A nossa lei não é o suficiente. Temos alguma legislação que vem evoluindo, de forma favorável, mas o problema não está na lei, está na base. Os Centros de Saúde vedavam-nos, não nos deixavam tirar cartão de utente, mas tínhamos orientações que eram o oposto. Isto parece quase um país insano, em que se diz uma coisa e se faz de outra forma. É perturbador, noutro aspeto.

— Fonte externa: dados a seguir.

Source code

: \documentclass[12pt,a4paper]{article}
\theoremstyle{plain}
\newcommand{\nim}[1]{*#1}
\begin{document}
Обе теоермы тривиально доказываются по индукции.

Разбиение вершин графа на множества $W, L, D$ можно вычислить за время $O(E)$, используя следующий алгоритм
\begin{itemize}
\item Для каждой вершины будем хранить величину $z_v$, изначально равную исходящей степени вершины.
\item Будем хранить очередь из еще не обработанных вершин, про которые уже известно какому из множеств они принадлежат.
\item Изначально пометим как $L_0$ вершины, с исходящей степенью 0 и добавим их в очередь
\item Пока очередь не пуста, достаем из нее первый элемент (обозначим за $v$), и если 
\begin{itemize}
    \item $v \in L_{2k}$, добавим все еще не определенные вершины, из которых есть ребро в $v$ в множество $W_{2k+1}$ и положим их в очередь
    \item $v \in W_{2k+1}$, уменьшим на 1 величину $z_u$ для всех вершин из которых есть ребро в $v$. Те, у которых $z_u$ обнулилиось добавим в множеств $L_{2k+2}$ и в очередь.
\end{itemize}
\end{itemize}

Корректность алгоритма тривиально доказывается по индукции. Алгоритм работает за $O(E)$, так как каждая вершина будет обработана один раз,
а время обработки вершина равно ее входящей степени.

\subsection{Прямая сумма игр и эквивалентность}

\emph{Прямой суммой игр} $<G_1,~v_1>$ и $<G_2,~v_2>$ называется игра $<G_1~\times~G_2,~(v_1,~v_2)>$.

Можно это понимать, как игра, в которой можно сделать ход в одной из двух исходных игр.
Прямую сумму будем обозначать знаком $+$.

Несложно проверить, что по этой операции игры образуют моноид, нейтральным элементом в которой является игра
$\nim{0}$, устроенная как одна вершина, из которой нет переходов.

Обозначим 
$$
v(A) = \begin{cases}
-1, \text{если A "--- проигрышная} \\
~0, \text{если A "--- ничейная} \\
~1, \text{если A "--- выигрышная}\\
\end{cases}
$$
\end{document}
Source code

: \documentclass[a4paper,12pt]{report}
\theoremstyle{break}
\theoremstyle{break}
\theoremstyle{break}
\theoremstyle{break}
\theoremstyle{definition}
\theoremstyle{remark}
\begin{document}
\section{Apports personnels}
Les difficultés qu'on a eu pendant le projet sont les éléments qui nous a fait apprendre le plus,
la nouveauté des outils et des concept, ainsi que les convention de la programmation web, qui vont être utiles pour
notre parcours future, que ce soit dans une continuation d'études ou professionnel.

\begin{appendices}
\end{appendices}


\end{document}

A Igreja Católica, o Papa em particular, têm um discurso contra o populismo e a xenofobia: esse discurso tem tradução prática nas comunidades ou é visto como um tema estranho à vivência da fé?
Eu acho que já não passa a ser um tema estranho. Estamos a viver uma época muito mais espiritual e o Papa Francisco veio trazer isto a todos – crentes e não crentes – e tem vindo a ganhar cada vez mais expressão. As comunidades africanas são, muitas delas, católicas, e tem havido este processo da reconciliação, de vermos as nossas próprias sombras, as nossas periferias, como diz o Papa, aquilo que nos provoca o desconforto, alguma repulsa. Eu faço este caminho, de integração espiritual, de encontrarmos paz. Não vivemos num país de luta armada, mas não estamos em paz, há quem viva estas dificuldades de forma diária, permanente.
Não é possível falar-se em integração enquanto tivermos pessoas indocumentadas. Não é possível, não se consegue ajudar a encontrar emprego, habitação.
Fenómenos como esta pandemia podem alimentar a ideia de que é necessário criar países-fortaleza, capazes de se defender das ameaças do exterior, levando a uma atitude de desconfiança e de rejeição por quem chega de outros territórios?
Sim, infelizmente. Fui acompanhando as notícias, e também no exercício das minhas funções, e vemos que o medo provoca isto: quando olhamos para o próprio umbigo e sentimos que estamos numa situação de alguma deficiência económica, social, isso faz com que haja uma ala em que as pessoas preferem fechar-se e criar esta fortaleza, pensar só em si, e não pensar no global.
Em relação a esta pandemia, acho que quando não prestamos atenção aos sinais, o universo depois encarrega-se de nos mostrar isto. Sempre houve grupos muito vulneráveis, a viver com muita limitação, muita privação, e este vírus foi muito “democrático”, de pessoas mais abastadas a menos abastadas. Veio fazer com que as pessoas sentissem o que é a privação diária.
É preciso haver um trabalho, das confissões religiosas, interventores sociais, todos, para convocar as pessoas a esta reflexão mais profunda, de perceber como é que queremos começar a viver. Costumo dizer que quem é crente, quem acredita, conseguirá viver de uma forma mais equilibrada, mais serena, então acho que é preciso também trazer esta crença positiva e expansiva de que é possível construir algo melhor, fazendo a diferença dentro do nosso contexto, do nosso ambiente.